Try something easy, unusual, and OOOOOOO so tasty for your next brunch. Wholesome, plant-based, and in the style of the classic Eggs Benedict. You can make it vegetarian or vegan by choosing your own cheese.
Vegetarian No-Eggs Benedict
- 2 sourdough English muffins (for a more formal brunch, use crumpets (allow 2 per serving))
- 1 TBSP vegan butter
- ½ tsp ground cinnamon (4 pinches)
- 1.5 oz spinach (chiffonade*, or other nutritious green such as arugula or kale.)
- 1 apples (Jonagolds are inexpensive and taste great)
- 4 oz Cotswold cheese (an English cheddar with onion and chive. Any mild cheddar will work. Substitute vegan cheese if you like. )
- ½ cup coconut cream (or cashew cream)
- 1 oz herb for garnish (dill, alfalfa sprouts, or fennel fronds, chives)
- 2 oranges (sliced)
Prepare the Ingredients
- Toast the English muffins until lightly browned. Allow extra time for crumpets.
- Make the fresh cashew cream.
- While the muffins are toasting, slice the apples horizontally. Remove the core. Melt the butter butter in a skillet over medium heat. Add the apples and cook until warm an, lightly browned, and no longer crunchy. Put a pinch of cinnamon on the top side of each apple slice.
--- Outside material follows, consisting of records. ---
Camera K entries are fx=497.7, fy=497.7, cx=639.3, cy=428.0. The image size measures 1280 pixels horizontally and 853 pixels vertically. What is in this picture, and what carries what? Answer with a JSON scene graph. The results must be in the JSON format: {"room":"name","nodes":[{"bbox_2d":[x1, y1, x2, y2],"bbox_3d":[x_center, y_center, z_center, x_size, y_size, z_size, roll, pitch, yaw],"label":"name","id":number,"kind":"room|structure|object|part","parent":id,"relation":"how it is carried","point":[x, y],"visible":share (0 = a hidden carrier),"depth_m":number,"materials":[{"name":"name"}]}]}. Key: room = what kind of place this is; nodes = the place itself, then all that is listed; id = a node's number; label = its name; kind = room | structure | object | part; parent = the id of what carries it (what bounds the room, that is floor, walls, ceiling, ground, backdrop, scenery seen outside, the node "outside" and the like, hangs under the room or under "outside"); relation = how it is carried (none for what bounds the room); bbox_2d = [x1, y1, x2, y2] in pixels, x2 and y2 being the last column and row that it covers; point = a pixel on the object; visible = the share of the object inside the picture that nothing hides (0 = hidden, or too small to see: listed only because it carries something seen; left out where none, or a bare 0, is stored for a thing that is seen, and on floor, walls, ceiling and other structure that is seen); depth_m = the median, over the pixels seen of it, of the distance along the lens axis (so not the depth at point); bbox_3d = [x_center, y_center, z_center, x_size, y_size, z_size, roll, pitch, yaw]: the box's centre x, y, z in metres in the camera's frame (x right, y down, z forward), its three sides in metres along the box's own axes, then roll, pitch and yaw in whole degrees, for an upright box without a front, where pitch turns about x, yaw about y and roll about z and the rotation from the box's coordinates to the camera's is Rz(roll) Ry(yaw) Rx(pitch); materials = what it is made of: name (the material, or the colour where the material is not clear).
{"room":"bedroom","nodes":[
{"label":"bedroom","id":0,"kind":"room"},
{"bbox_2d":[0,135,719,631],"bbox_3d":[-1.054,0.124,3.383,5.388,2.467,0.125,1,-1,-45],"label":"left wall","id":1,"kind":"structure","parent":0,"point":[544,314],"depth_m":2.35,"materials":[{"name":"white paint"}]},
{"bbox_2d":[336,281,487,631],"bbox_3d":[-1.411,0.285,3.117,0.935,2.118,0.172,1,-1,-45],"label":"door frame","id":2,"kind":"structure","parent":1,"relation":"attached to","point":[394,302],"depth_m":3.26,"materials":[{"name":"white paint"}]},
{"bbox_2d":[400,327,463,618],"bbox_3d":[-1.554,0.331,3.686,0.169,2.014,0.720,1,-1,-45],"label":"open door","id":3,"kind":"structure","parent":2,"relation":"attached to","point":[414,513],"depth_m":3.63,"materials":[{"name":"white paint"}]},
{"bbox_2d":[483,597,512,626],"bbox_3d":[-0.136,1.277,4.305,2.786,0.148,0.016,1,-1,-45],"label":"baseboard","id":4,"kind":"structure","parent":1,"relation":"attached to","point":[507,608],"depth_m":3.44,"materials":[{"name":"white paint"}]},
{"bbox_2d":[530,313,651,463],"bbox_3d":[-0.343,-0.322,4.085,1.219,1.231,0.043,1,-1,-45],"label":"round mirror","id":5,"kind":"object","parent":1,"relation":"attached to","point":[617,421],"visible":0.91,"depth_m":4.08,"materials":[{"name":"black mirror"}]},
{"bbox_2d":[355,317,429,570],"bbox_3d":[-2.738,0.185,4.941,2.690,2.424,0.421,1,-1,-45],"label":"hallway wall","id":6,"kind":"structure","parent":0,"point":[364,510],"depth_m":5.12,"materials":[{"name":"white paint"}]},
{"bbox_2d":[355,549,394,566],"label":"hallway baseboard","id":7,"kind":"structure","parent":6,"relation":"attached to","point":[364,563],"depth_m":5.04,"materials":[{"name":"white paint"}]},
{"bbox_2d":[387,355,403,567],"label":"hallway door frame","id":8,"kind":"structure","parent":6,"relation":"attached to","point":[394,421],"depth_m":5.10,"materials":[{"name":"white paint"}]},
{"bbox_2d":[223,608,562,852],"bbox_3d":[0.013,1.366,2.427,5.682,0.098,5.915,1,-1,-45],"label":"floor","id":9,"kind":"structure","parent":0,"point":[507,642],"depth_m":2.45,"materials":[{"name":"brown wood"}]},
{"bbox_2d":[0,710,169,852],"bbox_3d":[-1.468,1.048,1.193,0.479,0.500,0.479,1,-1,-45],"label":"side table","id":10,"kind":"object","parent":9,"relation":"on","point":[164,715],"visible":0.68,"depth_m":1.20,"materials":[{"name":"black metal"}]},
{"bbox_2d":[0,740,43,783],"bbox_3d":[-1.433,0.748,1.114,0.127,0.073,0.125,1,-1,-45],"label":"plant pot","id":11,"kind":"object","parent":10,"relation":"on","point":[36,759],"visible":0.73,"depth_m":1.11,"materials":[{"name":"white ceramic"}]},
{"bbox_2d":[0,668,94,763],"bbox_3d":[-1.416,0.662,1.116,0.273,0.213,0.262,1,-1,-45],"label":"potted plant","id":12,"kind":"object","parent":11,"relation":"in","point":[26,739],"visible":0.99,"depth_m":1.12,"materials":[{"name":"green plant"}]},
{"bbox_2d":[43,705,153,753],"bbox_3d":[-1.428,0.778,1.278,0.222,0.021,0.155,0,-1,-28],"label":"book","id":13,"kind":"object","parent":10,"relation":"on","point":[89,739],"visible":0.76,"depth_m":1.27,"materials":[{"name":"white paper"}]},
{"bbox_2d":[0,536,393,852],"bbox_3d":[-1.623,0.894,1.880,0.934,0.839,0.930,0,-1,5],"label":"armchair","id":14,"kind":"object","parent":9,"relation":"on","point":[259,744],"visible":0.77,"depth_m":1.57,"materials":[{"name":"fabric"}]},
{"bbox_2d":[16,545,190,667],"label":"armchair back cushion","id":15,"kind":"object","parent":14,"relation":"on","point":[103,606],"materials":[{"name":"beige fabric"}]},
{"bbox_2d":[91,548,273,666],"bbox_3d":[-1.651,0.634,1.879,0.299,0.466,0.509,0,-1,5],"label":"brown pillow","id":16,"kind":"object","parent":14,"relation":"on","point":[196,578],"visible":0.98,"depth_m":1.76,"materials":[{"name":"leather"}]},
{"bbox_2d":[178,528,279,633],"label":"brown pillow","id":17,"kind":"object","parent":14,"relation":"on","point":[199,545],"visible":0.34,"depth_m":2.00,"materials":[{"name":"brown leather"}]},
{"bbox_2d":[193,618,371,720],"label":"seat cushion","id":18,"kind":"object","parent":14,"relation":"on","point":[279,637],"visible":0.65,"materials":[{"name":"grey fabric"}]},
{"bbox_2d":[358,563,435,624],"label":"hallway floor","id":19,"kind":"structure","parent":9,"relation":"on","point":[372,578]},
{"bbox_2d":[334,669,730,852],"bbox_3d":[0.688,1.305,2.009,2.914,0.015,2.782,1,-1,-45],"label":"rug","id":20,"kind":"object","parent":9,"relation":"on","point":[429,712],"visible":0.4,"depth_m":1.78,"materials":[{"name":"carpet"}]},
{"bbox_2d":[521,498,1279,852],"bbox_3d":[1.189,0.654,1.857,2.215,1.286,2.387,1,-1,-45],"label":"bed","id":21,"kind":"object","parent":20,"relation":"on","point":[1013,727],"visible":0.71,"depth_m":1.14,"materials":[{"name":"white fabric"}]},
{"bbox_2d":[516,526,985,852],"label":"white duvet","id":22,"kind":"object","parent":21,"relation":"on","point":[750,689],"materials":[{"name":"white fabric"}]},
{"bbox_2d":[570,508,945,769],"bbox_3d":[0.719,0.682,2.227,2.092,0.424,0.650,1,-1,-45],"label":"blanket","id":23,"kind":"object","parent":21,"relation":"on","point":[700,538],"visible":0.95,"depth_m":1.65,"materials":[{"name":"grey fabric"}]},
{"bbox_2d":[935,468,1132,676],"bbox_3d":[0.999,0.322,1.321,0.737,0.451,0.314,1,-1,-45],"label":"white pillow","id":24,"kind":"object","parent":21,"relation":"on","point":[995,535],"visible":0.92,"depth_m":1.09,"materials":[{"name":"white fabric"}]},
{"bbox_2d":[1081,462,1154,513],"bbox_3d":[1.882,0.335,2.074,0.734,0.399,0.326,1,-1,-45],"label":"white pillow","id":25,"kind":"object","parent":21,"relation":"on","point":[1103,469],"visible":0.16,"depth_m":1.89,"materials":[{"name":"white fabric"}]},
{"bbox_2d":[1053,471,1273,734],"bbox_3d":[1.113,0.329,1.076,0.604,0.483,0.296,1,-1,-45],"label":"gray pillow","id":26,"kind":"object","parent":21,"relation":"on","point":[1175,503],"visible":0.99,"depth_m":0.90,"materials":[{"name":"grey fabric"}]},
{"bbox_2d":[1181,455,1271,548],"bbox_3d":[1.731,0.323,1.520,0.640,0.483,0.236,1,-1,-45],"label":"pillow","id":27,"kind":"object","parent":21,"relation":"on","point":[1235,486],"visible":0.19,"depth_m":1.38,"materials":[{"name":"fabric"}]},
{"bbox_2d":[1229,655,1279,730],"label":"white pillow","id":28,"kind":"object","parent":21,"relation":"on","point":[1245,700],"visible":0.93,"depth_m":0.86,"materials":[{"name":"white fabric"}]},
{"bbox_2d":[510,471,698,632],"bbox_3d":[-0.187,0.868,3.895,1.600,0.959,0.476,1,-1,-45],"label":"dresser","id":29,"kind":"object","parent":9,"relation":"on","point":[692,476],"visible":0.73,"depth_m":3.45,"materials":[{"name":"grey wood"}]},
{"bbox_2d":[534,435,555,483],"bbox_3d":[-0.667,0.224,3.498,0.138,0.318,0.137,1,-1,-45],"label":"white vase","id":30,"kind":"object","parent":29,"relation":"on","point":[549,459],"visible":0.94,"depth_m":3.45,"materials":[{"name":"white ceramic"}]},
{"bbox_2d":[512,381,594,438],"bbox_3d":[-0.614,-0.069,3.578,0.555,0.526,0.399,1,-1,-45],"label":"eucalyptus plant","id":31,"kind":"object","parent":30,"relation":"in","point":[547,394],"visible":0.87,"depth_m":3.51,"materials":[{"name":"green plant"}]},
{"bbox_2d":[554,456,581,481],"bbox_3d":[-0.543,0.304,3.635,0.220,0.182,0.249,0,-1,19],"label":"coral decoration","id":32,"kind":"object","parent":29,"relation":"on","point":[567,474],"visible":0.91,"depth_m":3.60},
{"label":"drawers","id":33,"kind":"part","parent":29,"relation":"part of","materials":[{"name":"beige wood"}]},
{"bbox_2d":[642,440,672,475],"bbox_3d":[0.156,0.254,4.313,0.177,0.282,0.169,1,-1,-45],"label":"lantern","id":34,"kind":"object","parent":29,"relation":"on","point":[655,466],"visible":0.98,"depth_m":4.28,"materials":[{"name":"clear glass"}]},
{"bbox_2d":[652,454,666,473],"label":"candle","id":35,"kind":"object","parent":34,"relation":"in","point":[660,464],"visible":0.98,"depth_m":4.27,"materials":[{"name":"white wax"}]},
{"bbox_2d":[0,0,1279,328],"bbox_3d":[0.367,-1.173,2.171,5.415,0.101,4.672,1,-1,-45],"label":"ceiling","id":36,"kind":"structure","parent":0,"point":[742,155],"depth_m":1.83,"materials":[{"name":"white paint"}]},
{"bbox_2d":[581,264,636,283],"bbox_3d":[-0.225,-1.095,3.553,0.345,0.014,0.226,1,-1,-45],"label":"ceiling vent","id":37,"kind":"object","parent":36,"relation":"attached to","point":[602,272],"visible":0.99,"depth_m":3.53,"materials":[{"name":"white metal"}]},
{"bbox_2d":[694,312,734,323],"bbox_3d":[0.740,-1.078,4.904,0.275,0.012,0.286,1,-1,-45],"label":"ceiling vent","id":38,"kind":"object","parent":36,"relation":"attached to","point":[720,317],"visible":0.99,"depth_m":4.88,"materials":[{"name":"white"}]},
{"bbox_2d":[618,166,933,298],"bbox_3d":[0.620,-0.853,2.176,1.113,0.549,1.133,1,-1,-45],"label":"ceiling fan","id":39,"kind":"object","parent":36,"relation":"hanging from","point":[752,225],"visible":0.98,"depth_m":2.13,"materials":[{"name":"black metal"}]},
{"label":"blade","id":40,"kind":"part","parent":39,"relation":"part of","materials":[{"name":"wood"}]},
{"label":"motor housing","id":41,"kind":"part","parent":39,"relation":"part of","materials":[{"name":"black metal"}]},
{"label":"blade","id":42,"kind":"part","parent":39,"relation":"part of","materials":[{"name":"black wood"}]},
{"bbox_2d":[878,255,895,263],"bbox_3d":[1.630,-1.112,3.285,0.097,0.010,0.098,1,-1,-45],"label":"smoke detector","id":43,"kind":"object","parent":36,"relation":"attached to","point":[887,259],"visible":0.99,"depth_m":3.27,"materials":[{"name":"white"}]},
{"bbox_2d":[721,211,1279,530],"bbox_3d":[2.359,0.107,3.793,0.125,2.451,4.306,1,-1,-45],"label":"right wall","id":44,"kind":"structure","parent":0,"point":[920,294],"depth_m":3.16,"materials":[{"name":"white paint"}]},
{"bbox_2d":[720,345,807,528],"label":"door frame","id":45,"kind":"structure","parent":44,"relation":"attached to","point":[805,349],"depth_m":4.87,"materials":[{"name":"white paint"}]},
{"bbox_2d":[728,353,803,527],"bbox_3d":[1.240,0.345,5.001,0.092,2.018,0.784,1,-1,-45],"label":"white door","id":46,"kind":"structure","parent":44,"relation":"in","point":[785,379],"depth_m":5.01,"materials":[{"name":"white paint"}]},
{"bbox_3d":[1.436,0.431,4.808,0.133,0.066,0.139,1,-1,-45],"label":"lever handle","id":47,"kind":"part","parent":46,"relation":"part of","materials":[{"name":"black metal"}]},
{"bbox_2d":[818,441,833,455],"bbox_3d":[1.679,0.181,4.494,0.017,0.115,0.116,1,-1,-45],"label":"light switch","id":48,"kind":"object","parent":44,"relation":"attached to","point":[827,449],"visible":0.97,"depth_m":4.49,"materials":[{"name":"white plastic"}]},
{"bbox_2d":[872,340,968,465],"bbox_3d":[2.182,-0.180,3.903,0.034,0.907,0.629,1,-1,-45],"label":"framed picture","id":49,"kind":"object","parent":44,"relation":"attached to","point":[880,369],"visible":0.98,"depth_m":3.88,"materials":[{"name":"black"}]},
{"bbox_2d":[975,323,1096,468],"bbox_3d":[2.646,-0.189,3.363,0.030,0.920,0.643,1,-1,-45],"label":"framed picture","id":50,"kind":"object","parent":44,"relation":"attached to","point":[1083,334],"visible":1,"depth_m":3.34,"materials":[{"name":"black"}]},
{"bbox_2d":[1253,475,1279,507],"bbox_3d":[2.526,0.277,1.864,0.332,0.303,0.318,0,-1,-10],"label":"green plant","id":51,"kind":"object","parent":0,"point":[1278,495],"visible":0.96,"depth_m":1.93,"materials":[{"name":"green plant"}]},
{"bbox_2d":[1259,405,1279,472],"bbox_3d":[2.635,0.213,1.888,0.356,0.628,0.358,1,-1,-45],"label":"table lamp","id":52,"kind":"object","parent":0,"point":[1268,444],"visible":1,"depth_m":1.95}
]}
- Lay the English muffin halves open face on a serving plate.
- Add a bed of spinach, arugula, or kale chiffonade to each muffin half.
- Top each muffin with an apple slice and a thin slice of the Cotswold cheese.
- Drizzle your cream of choice on top of the open face sandwich.
- Garnish with a few sprouts or fronds of dill, chives, or fennel.
- Decorate the plate with 3-5 orange slices.